Breaking News

Soppeng di Usia ke-765, Suwardi Haseng Mengajak Merawat Warisan Nilai-Nilai Budaya di Tengah Arus Zaman

LintasCyber.com, - SOPPENG – Di tengah semarak peringatan Hari Jadi Soppeng (HJS) ke-765, ada pesan yang mengalir dari Bupati Soppeng, H. Suwardi Haseng. Bukan sekadar seremoni tahunan, momentum ini menjadi pengingat akan akar nilai yang telah lama menghidupi masyarakat Bumi Latemmamala. Senin, (23/3/2026). 

Di usianya yang kian matang, Soppeng tidak hanya merayakan perjalanan panjang sejarahnya, tetapi juga meneguhkan jati diri sebagai daerah yang menjunjung tinggi kearifan lokal. Dalam suasana penuh kebersamaan, Suwardi Haseng mengajak seluruh masyarakat untuk tetap menjaga dan mengamalkan nilai-nilai luhur warisan leluhur Bugis.

“Tiga nilai utama yang harus terus kita hidupkan adalah sipakatau, sipakainge, dan sipakalebbi,” ujarnya.

Nilai sipakatau mengajarkan tentang pentingnya saling menghargai sesama manusia, tanpa memandang latar belakang. Di tengah kehidupan modern yang serba cepat, sikap ini menjadi fondasi penting dalam menjaga harmoni sosial.

Sementara itu, sipakainge mengandung makna saling mengingatkan dalam kebaikan. Nilai ini menjadi penguat dalam kehidupan bermasyarakat, agar setiap individu tidak berjalan sendiri, melainkan saling menuntun dalam kebaikan bersama.
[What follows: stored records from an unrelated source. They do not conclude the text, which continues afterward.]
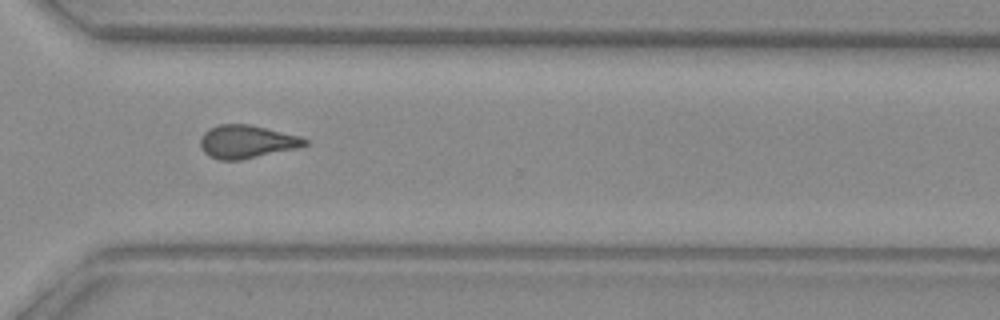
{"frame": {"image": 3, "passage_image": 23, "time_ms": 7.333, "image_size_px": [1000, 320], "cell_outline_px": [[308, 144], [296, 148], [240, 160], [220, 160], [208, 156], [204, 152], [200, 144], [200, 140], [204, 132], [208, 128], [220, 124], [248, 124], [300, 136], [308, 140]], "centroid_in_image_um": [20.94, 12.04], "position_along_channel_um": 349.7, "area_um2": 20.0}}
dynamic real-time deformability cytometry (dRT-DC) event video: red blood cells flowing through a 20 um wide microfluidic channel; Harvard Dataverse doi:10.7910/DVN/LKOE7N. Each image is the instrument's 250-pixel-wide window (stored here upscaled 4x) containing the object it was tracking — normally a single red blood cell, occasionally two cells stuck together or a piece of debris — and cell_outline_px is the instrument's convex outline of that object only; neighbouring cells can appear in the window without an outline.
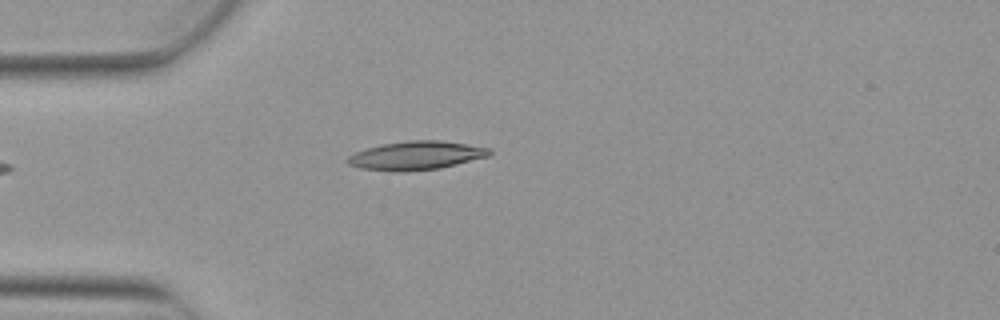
{"species": "Egyptian fruit bat (a non-hibernating species)", "species_latin": "Rousettus aegyptiacus", "temperature_condition": "warm", "stored_images_in_passage": 5, "camera_frame_rate_fps": 3000, "um_per_image_px": 0.085, "animal": {"sex": "female"}, "frame": {"image": 1, "passage_image": 5, "time_ms": 1.333, "image_size_px": [1000, 320], "cell_outline_px": [[492, 152], [488, 156], [440, 168], [404, 172], [396, 172], [360, 168], [348, 164], [344, 160], [348, 156], [356, 152], [380, 144], [408, 140], [440, 140], [488, 148]], "centroid_in_image_um": [35.31, 13.22], "position_along_channel_um": 49.7, "area_um2": 23.58}}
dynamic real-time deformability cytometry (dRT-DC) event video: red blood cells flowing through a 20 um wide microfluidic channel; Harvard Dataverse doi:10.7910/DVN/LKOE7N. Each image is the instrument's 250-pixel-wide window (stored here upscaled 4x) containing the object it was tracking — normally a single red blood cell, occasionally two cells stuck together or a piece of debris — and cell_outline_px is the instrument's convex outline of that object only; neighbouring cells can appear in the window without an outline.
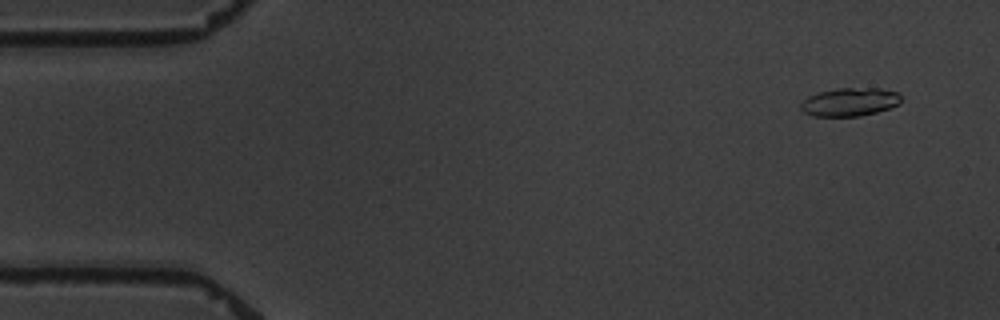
{"species": "common noctule bat (a hibernating species)", "species_latin": "Nyctalus noctula", "temperature_condition": "warm", "stored_images_in_passage": 4, "camera_frame_rate_fps": 3000, "um_per_image_px": 0.085, "animal": {"sex": "male", "body_mass_g": 19.5, "forearm_length_mm": 54.6}, "frame": {"image": 1, "passage_image": 1, "time_ms": 0.0, "image_size_px": [1000, 320], "cell_outline_px": [[900, 104], [876, 112], [860, 116], [812, 116], [804, 112], [800, 108], [800, 104], [808, 96], [820, 92], [840, 88], [880, 88], [900, 92]], "centroid_in_image_um": [72.24, 8.66], "position_along_channel_um": 12.8, "area_um2": 16.53}}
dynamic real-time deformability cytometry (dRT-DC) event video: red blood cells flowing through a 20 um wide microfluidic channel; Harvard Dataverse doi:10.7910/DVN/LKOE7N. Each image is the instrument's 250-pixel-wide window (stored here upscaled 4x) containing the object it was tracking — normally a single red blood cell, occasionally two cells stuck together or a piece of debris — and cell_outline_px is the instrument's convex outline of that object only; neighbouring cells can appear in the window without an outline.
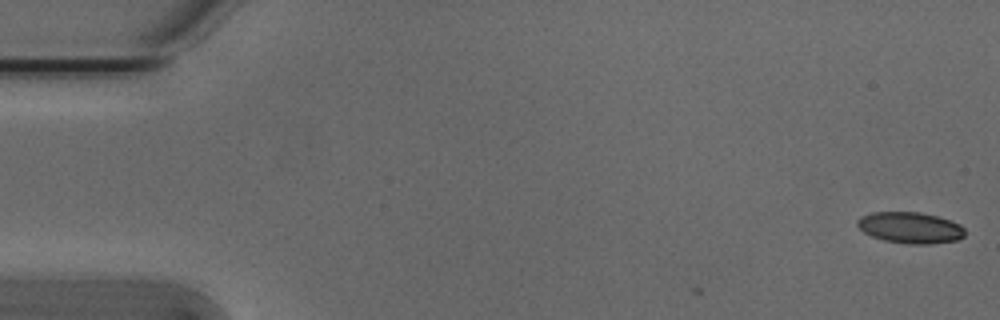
{"species": "Egyptian fruit bat (a non-hibernating species)", "species_latin": "Rousettus aegyptiacus", "temperature_condition": "cold", "stored_images_in_passage": 11, "camera_frame_rate_fps": 3000, "um_per_image_px": 0.085, "animal": {"sex": "male"}, "frame": {"image": 1, "passage_image": 1, "time_ms": 0.0, "image_size_px": [1000, 320], "cell_outline_px": [[964, 236], [960, 240], [928, 244], [908, 244], [884, 240], [872, 236], [864, 232], [856, 224], [856, 220], [860, 216], [872, 212], [920, 212], [936, 216], [960, 224], [964, 228]], "centroid_in_image_um": [77.36, 19.35], "position_along_channel_um": 7.6, "area_um2": 19.59}}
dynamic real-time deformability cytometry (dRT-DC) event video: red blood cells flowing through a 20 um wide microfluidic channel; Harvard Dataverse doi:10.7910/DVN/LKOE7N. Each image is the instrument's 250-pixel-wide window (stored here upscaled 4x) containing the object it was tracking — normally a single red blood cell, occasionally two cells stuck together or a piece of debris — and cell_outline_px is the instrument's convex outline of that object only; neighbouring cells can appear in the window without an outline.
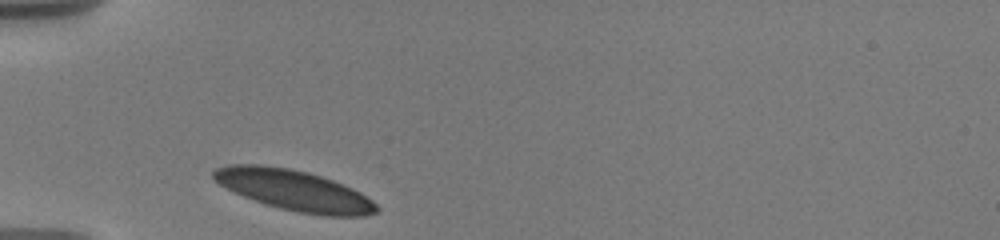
{"species": "human", "species_latin": "Homo sapiens", "temperature_condition": "warm", "stored_images_in_passage": 39, "camera_frame_rate_fps": 3000, "um_per_image_px": 0.085, "donor": {"sex": "male"}, "frame": {"image": 1, "passage_image": 1, "time_ms": 0.0, "image_size_px": [1000, 240], "cell_outline_px": [[380, 208], [376, 212], [364, 216], [324, 216], [300, 212], [280, 208], [244, 196], [220, 184], [212, 176], [212, 172], [216, 168], [228, 164], [264, 164], [288, 168], [308, 172], [344, 184], [360, 192], [372, 200]], "centroid_in_image_um": [25.03, 16.16], "position_along_channel_um": 60.0, "area_um2": 38.26}}
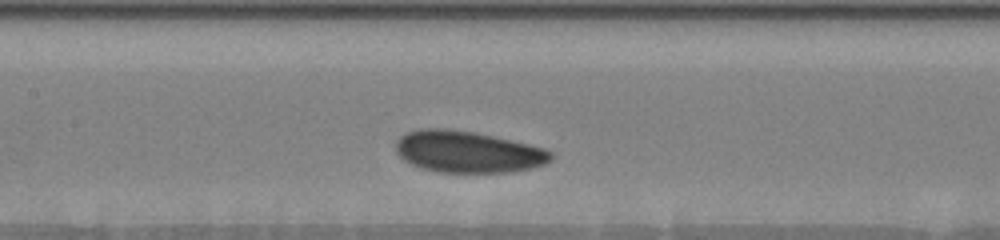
{"frame": {"image": 2, "passage_image": 10, "time_ms": 3.333, "image_size_px": [1000, 240], "cell_outline_px": [[552, 160], [544, 164], [532, 168], [512, 172], [440, 172], [420, 168], [404, 160], [396, 152], [396, 140], [400, 136], [408, 132], [420, 128], [444, 128], [472, 132], [492, 136], [528, 144], [544, 148], [552, 152]], "centroid_in_image_um": [39.75, 12.91], "position_along_channel_um": 167.7, "area_um2": 37.51}}
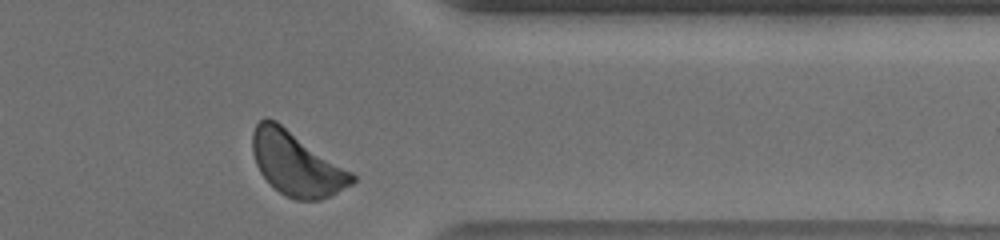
{"frame": {"image": 3, "passage_image": 38, "time_ms": 9.667, "image_size_px": [1000, 240], "cell_outline_px": [[356, 180], [352, 184], [320, 200], [296, 200], [280, 192], [260, 172], [256, 164], [252, 152], [252, 132], [256, 124], [264, 116], [268, 116], [276, 120], [352, 172], [356, 176]], "centroid_in_image_um": [25.17, 13.88], "position_along_channel_um": 386.2, "area_um2": 36.7}, "authors_computed_cell_mechanics": {"area_um2": 36.7608, "velocity_mm_per_s": 3.528, "shape_relaxation_time_tau1_ms": 2.3206, "shape_relaxation_time_tau2_ms": 3.7331, "deformation_change_tau1": 0.0766, "deformation_change_tau2": 0.0793}}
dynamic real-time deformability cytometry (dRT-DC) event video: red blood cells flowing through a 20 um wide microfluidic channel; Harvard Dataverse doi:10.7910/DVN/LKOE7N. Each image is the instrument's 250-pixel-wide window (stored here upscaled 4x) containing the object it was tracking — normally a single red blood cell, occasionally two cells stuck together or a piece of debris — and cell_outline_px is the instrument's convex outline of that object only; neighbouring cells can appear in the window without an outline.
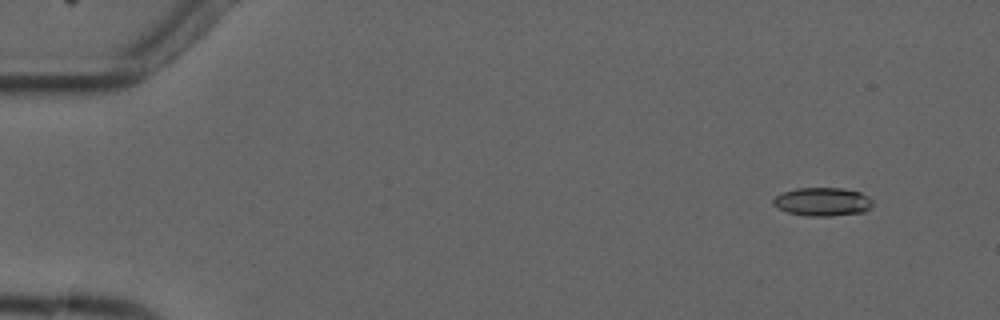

Adapun sipakalebbi merupakan cerminan sikap saling memuliakan, sebuah nilai yang mempererat hubungan sosial dan menumbuhkan rasa saling menghormati di tengah keberagaman.
Bagi Suwardi Haseng, ketiga nilai ini bukan sekadar warisan budaya, tetapi juga menjadi pedoman hidup yang relevan di segala zaman. Ia menilai, kemajuan daerah tidak hanya diukur dari pembangunan fisik, tetapi juga dari kekuatan karakter masyarakatnya.

Di tengah derasnya arus globalisasi, tantangan untuk mempertahankan nilai-nilai lokal semakin besar. Namun, Soppeng diyakini mampu berdiri kokoh dengan identitasnya, selama masyarakatnya tetap berpegang pada prinsip-prinsip tersebut.
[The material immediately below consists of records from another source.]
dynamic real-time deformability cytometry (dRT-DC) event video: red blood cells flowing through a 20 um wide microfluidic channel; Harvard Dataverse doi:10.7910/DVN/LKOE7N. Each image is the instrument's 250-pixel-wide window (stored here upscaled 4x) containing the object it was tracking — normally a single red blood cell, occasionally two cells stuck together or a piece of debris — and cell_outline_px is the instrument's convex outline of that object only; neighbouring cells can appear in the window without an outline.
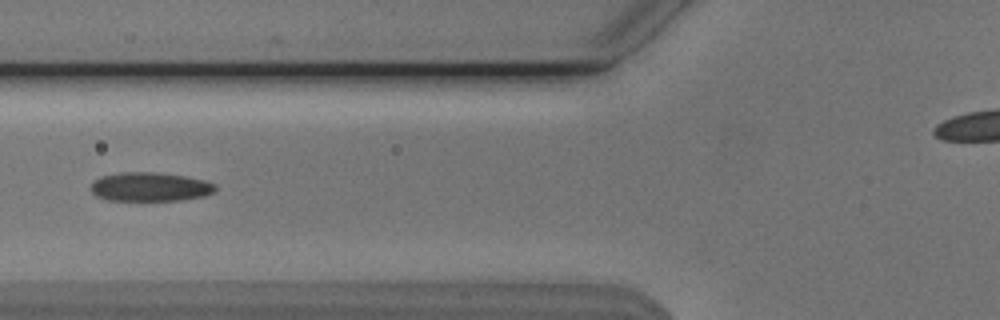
{"species": "Egyptian fruit bat (a non-hibernating species)", "species_latin": "Rousettus aegyptiacus", "temperature_condition": "cold", "stored_images_in_passage": 42, "camera_frame_rate_fps": 3000, "um_per_image_px": 0.085, "animal": {"sex": "male"}, "frame": {"image": 1, "passage_image": 9, "time_ms": 2.667, "image_size_px": [1000, 320], "cell_outline_px": [[216, 188], [212, 192], [204, 196], [180, 200], [108, 200], [96, 196], [92, 192], [92, 184], [100, 176], [120, 172], [152, 172], [184, 176], [204, 180], [216, 184]], "centroid_in_image_um": [12.75, 15.88], "position_along_channel_um": 113.1, "area_um2": 20.81}}
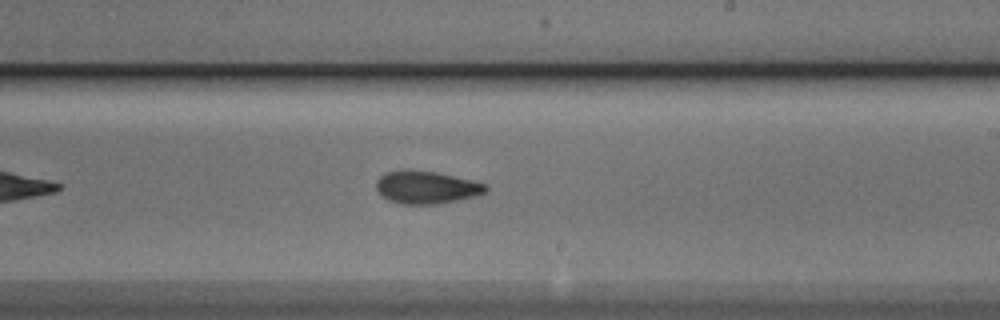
{"frame": {"image": 2, "passage_image": 20, "time_ms": 6.333, "image_size_px": [1000, 320], "cell_outline_px": [[488, 188], [484, 192], [476, 196], [460, 200], [436, 204], [400, 204], [388, 200], [376, 188], [376, 180], [384, 172], [400, 168], [408, 168], [436, 172], [472, 180], [488, 184]], "centroid_in_image_um": [36.22, 15.9], "position_along_channel_um": 252.8, "area_um2": 21.27}}
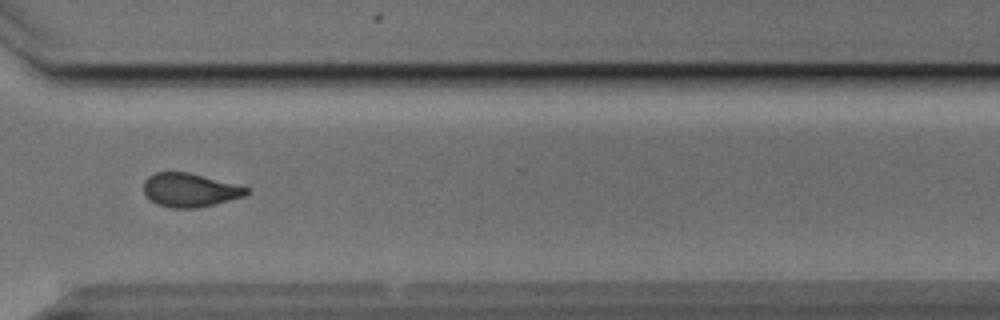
{"frame": {"image": 3, "passage_image": 28, "time_ms": 9.0, "image_size_px": [1000, 320], "cell_outline_px": [[248, 192], [244, 196], [196, 208], [172, 208], [156, 204], [144, 192], [144, 180], [148, 176], [156, 172], [188, 172], [248, 188]], "centroid_in_image_um": [16.08, 16.15], "position_along_channel_um": 354.5, "area_um2": 19.71}, "authors_computed_cell_mechanics": {"area_um2": 20.4034, "velocity_mm_per_s": 3.8101, "shape_relaxation_time_tau1_ms": 6.218, "shape_relaxation_time_tau2_ms": 3.9585, "deformation_change_tau1": 0.1639, "deformation_change_tau2": 0.0976}}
Perayaan HJS ke-765 pun menjadi lebih dari sekadar peringatan usia. Ia menjelma menjadi ruang refleksi, di mana masa lalu, masa kini, dan masa depan bertemu dalam satu semangat: menjaga warisan nilai-nilai budaya demi keberlanjutan peradaban.

Soppeng hari ini adalah cerminan dari perjalanan panjang yang sarat makna. Dan di balik angka 765, tersimpan harapan agar nilai sipakatau, sipakainge, dan sipakalebbi terus hidup, mengakar, dan menjadi cahaya dalam setiap langkah masyarakatnya.